A veces me preguntan: "¿A qué te viniste acá?", y yo sólo sé contestar: "A no estar allá". Una nena, un cobarde. Un tipo que se persigue delante de él. A veces pienso que no quisiera volver, que quisiera quedarme en otro lugar donde me aleje de mí. Y luego regresar. Volver cuando Medellín sea distinta, cuando haya cambiado, porque no tengo tanto arraigo ni tanto valor como para morir allí tratando de convertirla en lo que sueño. Pero una ciudad y un país también deberían permitir que las nenas y los débiles vivan en su territorio y busquen la felicidad a su manera.
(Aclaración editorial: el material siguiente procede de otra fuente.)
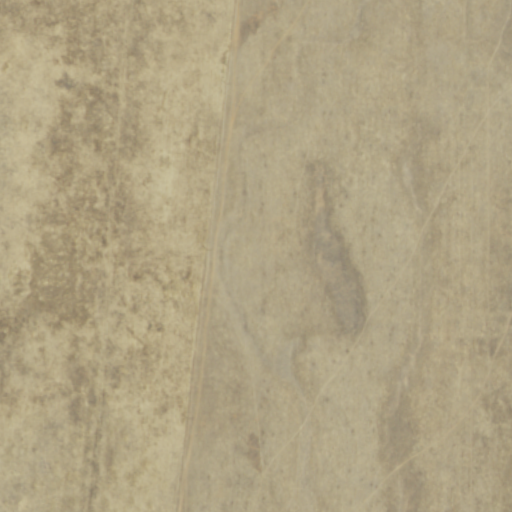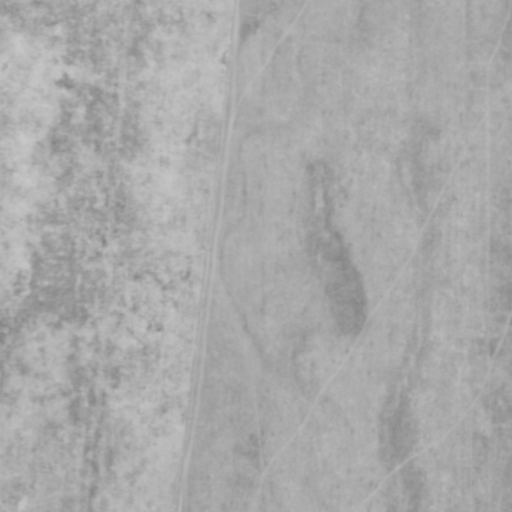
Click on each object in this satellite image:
road: (109, 256)
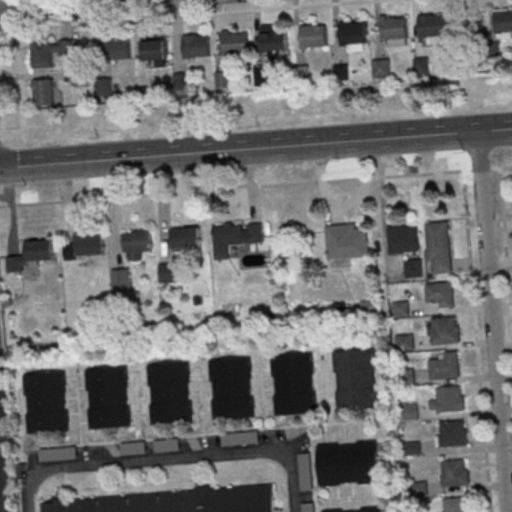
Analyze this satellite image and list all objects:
road: (74, 5)
road: (198, 14)
building: (502, 22)
building: (468, 23)
building: (470, 24)
building: (430, 26)
building: (392, 29)
building: (430, 29)
building: (393, 30)
building: (351, 34)
building: (313, 36)
building: (352, 36)
building: (312, 37)
building: (272, 39)
building: (272, 41)
building: (234, 42)
building: (234, 44)
building: (195, 45)
building: (194, 46)
building: (116, 49)
building: (155, 51)
building: (48, 52)
building: (420, 66)
building: (381, 68)
building: (340, 72)
building: (262, 76)
building: (222, 80)
building: (103, 87)
building: (43, 92)
road: (256, 148)
road: (256, 188)
building: (235, 237)
building: (184, 238)
building: (403, 239)
building: (346, 241)
building: (135, 244)
building: (85, 246)
building: (438, 247)
building: (30, 255)
building: (413, 268)
building: (167, 272)
building: (119, 278)
building: (439, 294)
building: (439, 296)
road: (490, 321)
building: (444, 330)
building: (444, 332)
building: (404, 342)
road: (475, 342)
building: (445, 366)
building: (444, 367)
building: (355, 380)
building: (354, 382)
building: (293, 384)
building: (293, 386)
building: (231, 389)
building: (231, 390)
building: (169, 394)
building: (169, 394)
building: (107, 398)
building: (107, 399)
building: (448, 399)
building: (449, 401)
building: (45, 403)
building: (45, 404)
building: (449, 434)
building: (452, 436)
building: (239, 438)
building: (166, 445)
building: (130, 448)
road: (169, 456)
building: (348, 463)
building: (348, 464)
building: (305, 471)
building: (454, 472)
road: (3, 473)
building: (454, 475)
building: (173, 501)
building: (177, 502)
building: (455, 504)
building: (455, 506)
building: (308, 507)
building: (355, 510)
building: (365, 510)
road: (6, 511)
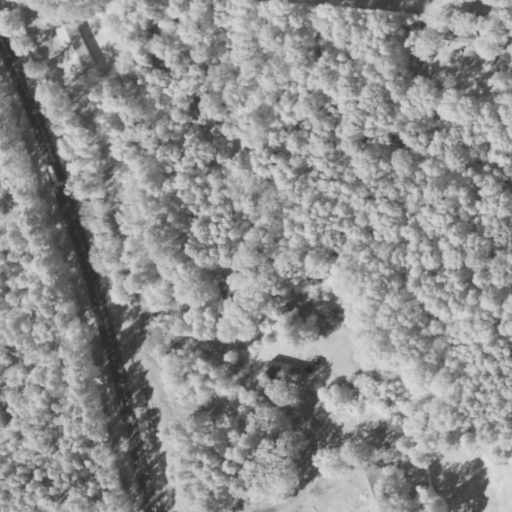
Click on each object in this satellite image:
building: (464, 38)
road: (88, 280)
building: (284, 372)
road: (322, 376)
building: (374, 485)
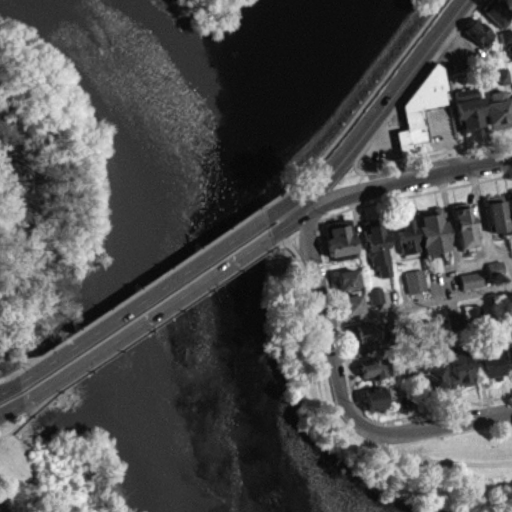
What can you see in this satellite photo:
building: (498, 11)
building: (498, 18)
building: (480, 32)
building: (507, 35)
building: (479, 39)
building: (507, 43)
building: (510, 48)
building: (510, 58)
building: (490, 63)
river: (154, 72)
building: (506, 74)
river: (268, 82)
road: (416, 82)
building: (501, 82)
road: (400, 83)
road: (438, 86)
road: (370, 101)
building: (422, 107)
building: (470, 108)
building: (499, 109)
building: (421, 115)
building: (470, 116)
building: (499, 117)
road: (401, 179)
road: (303, 191)
road: (316, 192)
road: (415, 193)
building: (510, 201)
building: (498, 211)
building: (510, 211)
building: (498, 221)
road: (284, 225)
building: (466, 225)
road: (304, 228)
building: (433, 230)
building: (466, 233)
building: (408, 235)
building: (432, 237)
building: (339, 238)
road: (289, 240)
building: (407, 243)
building: (340, 247)
building: (379, 248)
building: (378, 255)
building: (497, 268)
building: (496, 276)
building: (348, 278)
building: (472, 279)
building: (417, 280)
road: (150, 281)
building: (347, 286)
building: (471, 287)
building: (416, 288)
building: (378, 295)
road: (146, 297)
building: (377, 302)
road: (421, 302)
building: (352, 303)
building: (351, 311)
building: (476, 314)
road: (149, 316)
building: (457, 321)
building: (475, 321)
road: (151, 325)
building: (424, 327)
building: (398, 328)
building: (457, 329)
building: (366, 332)
building: (365, 341)
river: (194, 350)
parking lot: (4, 352)
building: (509, 356)
building: (461, 365)
building: (493, 365)
building: (376, 367)
building: (510, 367)
road: (14, 372)
building: (493, 373)
building: (462, 375)
road: (5, 376)
building: (373, 376)
building: (432, 379)
road: (11, 381)
building: (432, 385)
road: (11, 386)
road: (354, 391)
road: (348, 395)
building: (377, 397)
building: (377, 405)
road: (12, 406)
road: (337, 409)
road: (20, 422)
road: (10, 431)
Me gustaría mucho que Medellín quedara en los otros lugares a donde me voy huyéndole. Pero que no fuera ella, que no fuera su aguardiente para pelear, ni sus caballos para ostentar, ni sus mujeres para mostrar, ni su prepotencia, ni su pujanza ni su verraquera. Que me dejara de chuzar tanto por dentro para poder quererla con toda esta rabia que le tengo.